====== Dataset
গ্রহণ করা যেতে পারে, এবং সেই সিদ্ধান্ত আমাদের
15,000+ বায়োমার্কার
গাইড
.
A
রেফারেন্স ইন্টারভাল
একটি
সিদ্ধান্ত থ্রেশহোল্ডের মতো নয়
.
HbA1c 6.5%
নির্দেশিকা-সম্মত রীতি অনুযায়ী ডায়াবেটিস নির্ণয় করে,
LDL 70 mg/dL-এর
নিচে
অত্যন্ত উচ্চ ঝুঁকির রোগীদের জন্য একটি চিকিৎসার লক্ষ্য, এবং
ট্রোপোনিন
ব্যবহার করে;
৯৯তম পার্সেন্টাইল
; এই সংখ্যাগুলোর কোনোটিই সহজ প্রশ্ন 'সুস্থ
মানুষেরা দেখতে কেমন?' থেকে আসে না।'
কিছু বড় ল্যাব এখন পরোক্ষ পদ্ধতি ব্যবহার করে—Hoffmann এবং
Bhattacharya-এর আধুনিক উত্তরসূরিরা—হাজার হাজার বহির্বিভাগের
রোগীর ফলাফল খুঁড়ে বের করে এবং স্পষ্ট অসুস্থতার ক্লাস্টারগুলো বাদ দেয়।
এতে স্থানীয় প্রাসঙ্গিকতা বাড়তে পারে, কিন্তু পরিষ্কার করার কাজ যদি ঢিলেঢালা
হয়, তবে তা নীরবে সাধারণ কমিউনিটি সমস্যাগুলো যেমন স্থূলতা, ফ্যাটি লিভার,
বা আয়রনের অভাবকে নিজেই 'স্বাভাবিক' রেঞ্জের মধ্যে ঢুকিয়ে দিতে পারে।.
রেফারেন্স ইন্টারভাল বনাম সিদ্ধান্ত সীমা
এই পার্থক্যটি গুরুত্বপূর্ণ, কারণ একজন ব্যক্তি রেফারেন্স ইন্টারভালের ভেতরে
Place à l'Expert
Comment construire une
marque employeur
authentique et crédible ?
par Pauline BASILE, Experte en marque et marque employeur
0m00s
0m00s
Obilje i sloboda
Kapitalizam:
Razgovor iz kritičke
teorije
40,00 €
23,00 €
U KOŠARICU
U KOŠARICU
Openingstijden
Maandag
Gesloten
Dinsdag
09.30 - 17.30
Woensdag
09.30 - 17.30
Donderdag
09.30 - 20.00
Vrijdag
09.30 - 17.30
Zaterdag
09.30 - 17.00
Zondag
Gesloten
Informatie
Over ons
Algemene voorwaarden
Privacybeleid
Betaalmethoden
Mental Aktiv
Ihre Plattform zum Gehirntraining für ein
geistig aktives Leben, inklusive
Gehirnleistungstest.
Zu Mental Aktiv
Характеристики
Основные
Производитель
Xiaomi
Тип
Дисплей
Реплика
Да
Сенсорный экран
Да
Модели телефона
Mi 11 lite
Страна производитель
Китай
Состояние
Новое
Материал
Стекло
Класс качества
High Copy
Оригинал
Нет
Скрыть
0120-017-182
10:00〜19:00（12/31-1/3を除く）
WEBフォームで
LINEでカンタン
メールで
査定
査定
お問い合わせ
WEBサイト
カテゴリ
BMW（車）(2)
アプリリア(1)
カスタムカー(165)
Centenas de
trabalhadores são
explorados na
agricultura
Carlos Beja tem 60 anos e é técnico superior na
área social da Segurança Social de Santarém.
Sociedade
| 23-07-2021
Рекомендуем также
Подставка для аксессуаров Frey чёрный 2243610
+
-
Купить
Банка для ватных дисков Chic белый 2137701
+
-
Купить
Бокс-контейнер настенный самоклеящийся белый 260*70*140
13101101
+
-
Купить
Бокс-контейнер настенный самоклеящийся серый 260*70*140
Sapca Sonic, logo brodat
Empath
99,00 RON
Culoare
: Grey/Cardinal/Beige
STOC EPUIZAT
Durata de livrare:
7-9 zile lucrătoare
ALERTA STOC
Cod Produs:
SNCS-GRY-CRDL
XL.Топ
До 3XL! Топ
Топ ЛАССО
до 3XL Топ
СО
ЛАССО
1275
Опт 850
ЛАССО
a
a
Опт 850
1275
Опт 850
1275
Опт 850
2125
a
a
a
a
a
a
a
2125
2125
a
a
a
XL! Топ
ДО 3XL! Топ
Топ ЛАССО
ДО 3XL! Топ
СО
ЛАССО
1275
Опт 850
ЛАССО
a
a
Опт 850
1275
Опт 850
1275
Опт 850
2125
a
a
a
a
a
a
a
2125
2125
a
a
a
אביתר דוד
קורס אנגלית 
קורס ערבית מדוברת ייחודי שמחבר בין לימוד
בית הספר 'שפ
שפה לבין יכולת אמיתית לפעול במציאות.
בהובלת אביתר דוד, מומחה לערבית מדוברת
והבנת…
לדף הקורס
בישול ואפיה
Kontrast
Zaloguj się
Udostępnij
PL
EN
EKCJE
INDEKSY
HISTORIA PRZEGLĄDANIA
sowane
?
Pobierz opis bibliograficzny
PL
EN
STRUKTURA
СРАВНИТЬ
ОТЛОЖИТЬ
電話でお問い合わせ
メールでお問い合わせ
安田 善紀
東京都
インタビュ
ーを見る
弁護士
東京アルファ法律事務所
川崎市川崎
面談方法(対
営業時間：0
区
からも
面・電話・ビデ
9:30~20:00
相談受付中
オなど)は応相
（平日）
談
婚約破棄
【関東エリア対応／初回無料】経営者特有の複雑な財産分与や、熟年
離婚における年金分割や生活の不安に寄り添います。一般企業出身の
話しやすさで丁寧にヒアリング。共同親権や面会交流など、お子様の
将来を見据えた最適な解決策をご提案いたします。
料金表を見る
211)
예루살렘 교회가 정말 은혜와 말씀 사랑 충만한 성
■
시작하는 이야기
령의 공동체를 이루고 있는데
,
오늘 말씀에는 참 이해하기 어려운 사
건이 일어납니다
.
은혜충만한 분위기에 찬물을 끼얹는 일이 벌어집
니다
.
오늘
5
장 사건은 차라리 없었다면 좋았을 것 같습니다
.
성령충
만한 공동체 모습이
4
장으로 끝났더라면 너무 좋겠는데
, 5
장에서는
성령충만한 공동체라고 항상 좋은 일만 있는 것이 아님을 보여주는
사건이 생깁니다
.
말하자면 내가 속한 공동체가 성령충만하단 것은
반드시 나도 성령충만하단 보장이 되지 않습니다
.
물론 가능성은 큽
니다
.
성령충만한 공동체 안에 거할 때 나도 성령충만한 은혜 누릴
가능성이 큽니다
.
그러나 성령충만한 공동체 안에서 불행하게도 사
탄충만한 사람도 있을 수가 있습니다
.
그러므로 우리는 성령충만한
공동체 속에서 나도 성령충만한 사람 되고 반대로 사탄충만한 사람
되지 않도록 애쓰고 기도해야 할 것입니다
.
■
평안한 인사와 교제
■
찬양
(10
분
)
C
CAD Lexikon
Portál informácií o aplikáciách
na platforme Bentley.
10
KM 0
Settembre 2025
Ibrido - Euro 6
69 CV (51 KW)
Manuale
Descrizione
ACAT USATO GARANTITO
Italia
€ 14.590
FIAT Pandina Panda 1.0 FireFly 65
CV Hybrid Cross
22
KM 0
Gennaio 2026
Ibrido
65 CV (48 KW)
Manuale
============
[Directions] Return the entries above exactly as they were written.

[Completed exercise]
গ্রহণ করা যেতে পারে, এবং সেই সিদ্ধান্ত আমাদের
15,000+ বায়োমার্কার
গাইড
.
A
রেফারেন্স ইন্টারভাল
একটি
সিদ্ধান্ত থ্রেশহোল্ডের মতো নয়
.
HbA1c 6.5%
নির্দেশিকা-সম্মত রীতি অনুযায়ী ডায়াবেটিস নির্ণয় করে,
LDL 70 mg/dL-এর
নিচে
অত্যন্ত উচ্চ ঝুঁকির রোগীদের জন্য একটি চিকিৎসার লক্ষ্য, এবং
ট্রোপোনিন
ব্যবহার করে;
৯৯তম পার্সেন্টাইল
; এই সংখ্যাগুলোর কোনোটিই সহজ প্রশ্ন 'সুস্থ
মানুষেরা দেখতে কেমন?' থেকে আসে না।'
কিছু বড় ল্যাব এখন পরোক্ষ পদ্ধতি ব্যবহার করে—Hoffmann এবং
Bhattacharya-এর আধুনিক উত্তরসূরিরা—হাজার হাজার বহির্বিভাগের
রোগীর ফলাফল খুঁড়ে বের করে এবং স্পষ্ট অসুস্থতার ক্লাস্টারগুলো বাদ দেয়।
এতে স্থানীয় প্রাসঙ্গিকতা বাড়তে পারে, কিন্তু পরিষ্কার করার কাজ যদি ঢিলেঢালা
হয়, তবে তা নীরবে সাধারণ কমিউনিটি সমস্যাগুলো যেমন স্থূলতা, ফ্যাটি লিভার,
বা আয়রনের অভাবকে নিজেই 'স্বাভাবিক' রেঞ্জের মধ্যে ঢুকিয়ে দিতে পারে।.
রেফারেন্স ইন্টারভাল বনাম সিদ্ধান্ত সীমা
এই পার্থক্যটি গুরুত্বপূর্ণ, কারণ একজন ব্যক্তি রেফারেন্স ইন্টারভালের ভেতরে
Place à l'Expert
Comment construire une
marque employeur
authentique et crédible ?
par Pauline BASILE, Experte en marque et marque employeur
0m00s
0m00s
Obilje i sloboda
Kapitalizam:
Razgovor iz kritičke
teorije
40,00 €
23,00 €
U KOŠARICU
U KOŠARICU
Openingstijden
Maandag
Gesloten
Dinsdag
09.30 - 17.30
Woensdag
09.30 - 17.30
Donderdag
09.30 - 20.00
Vrijdag
09.30 - 17.30
Zaterdag
09.30 - 17.00
Zondag
Gesloten
Informatie
Over ons
Algemene voorwaarden
Privacybeleid
Betaalmethoden
Mental Aktiv
Ihre Plattform zum Gehirntraining für ein
geistig aktives Leben, inklusive
Gehirnleistungstest.
Zu Mental Aktiv
Характеристики
Основные
Производитель
Xiaomi
Тип
Дисплей
Реплика
Да
Сенсорный экран
Да
Модели телефона
Mi 11 lite
Страна производитель
Китай
Состояние
Новое
Материал
Стекло
Класс качества
High Copy
Оригинал
Нет
Скрыть
0120-017-182
10:00〜19:00（12/31-1/3を除く）
WEBフォームで
LINEでカンタン
メールで
査定
査定
お問い合わせ
WEBサイト
カテゴリ
BMW（車）(2)
アプリリア(1)
カスタムカー(165)
Centenas de
trabalhadores são
explorados na
agricultura
Carlos Beja tem 60 anos e é técnico superior na
área social da Segurança Social de Santarém.
Sociedade
| 23-07-2021
Рекомендуем также
Подставка для аксессуаров Frey чёрный 2243610
+
-
Купить
Банка для ватных дисков Chic белый 2137701
+
-
Купить
Бокс-контейнер настенный самоклеящийся белый 260*70*140
13101101
+
-
Купить
Бокс-контейнер настенный самоклеящийся серый 260*70*140
Sapca Sonic, logo brodat
Empath
99,00 RON
Culoare
: Grey/Cardinal/Beige
STOC EPUIZAT
Durata de livrare:
7-9 zile lucrătoare
ALERTA STOC
Cod Produs:
SNCS-GRY-CRDL
XL.Топ
До 3XL! Топ
Топ ЛАССО
до 3XL Топ
СО
ЛАССО
1275
Опт 850
ЛАССО
a
a
Опт 850
1275
Опт 850
1275
Опт 850
2125
a
a
a
a
a
a
a
2125
2125
a
a
a
XL! Топ
ДО 3XL! Топ
Топ ЛАССО
ДО 3XL! Топ
СО
ЛАССО
1275
Опт 850
ЛАССО
a
a
Опт 850
1275
Опт 850
1275
Опт 850
2125
a
a
a
a
a
a
a
2125
2125
a
a
a
אביתר דוד
קורס אנגלית 
קורס ערבית מדוברת ייחודי שמחבר בין לימוד
בית הספר 'שפ
שפה לבין יכולת אמיתית לפעול במציאות.
בהובלת אביתר דוד, מומחה לערבית מדוברת
והבנת…
לדף הקורס
בישול ואפיה
Kontrast
Zaloguj się
Udostępnij
PL
EN
EKCJE
INDEKSY
HISTORIA PRZEGLĄDANIA
sowane
?
Pobierz opis bibliograficzny
PL
EN
STRUKTURA
СРАВНИТЬ
ОТЛОЖИТЬ
電話でお問い合わせ
メールでお問い合わせ
安田 善紀
東京都
インタビュ
ーを見る
弁護士
東京アルファ法律事務所
川崎市川崎
面談方法(対
営業時間：0
区
からも
面・電話・ビデ
9:30~20:00
相談受付中
オなど)は応相
（平日）
談
婚約破棄
【関東エリア対応／初回無料】経営者特有の複雑な財産分与や、熟年
離婚における年金分割や生活の不安に寄り添います。一般企業出身の
話しやすさで丁寧にヒアリング。共同親権や面会交流など、お子様の
将来を見据えた最適な解決策をご提案いたします。
料金表を見る
211)
예루살렘 교회가 정말 은혜와 말씀 사랑 충만한 성
■
시작하는 이야기
령의 공동체를 이루고 있는데
,
오늘 말씀에는 참 이해하기 어려운 사
건이 일어납니다
.
은혜충만한 분위기에 찬물을 끼얹는 일이 벌어집
니다
.
오늘
5
장 사건은 차라리 없었다면 좋았을 것 같습니다
.
성령충
만한 공동체 모습이
4
장으로 끝났더라면 너무 좋겠는데
, 5
장에서는
성령충만한 공동체라고 항상 좋은 일만 있는 것이 아님을 보여주는
사건이 생깁니다
.
말하자면 내가 속한 공동체가 성령충만하단 것은
반드시 나도 성령충만하단 보장이 되지 않습니다
.
물론 가능성은 큽
니다
.
성령충만한 공동체 안에 거할 때 나도 성령충만한 은혜 누릴
가능성이 큽니다
.
그러나 성령충만한 공동체 안에서 불행하게도 사
탄충만한 사람도 있을 수가 있습니다
.
그러므로 우리는 성령충만한
공동체 속에서 나도 성령충만한 사람 되고 반대로 사탄충만한 사람
되지 않도록 애쓰고 기도해야 할 것입니다
.
■
평안한 인사와 교제
■
찬양
(10
분
)
C
CAD Lexikon
Portál informácií o aplikáciách
na platforme Bentley.
10
KM 0
Settembre 2025
Ibrido - Euro 6
69 CV (51 KW)
Manuale
Descrizione
ACAT USATO GARANTITO
Italia
€ 14.590
FIAT Pandina Panda 1.0 FireFly 65
CV Hybrid Cross
22
KM 0
Gennaio 2026
Ibrido
65 CV (48 KW)
Manuale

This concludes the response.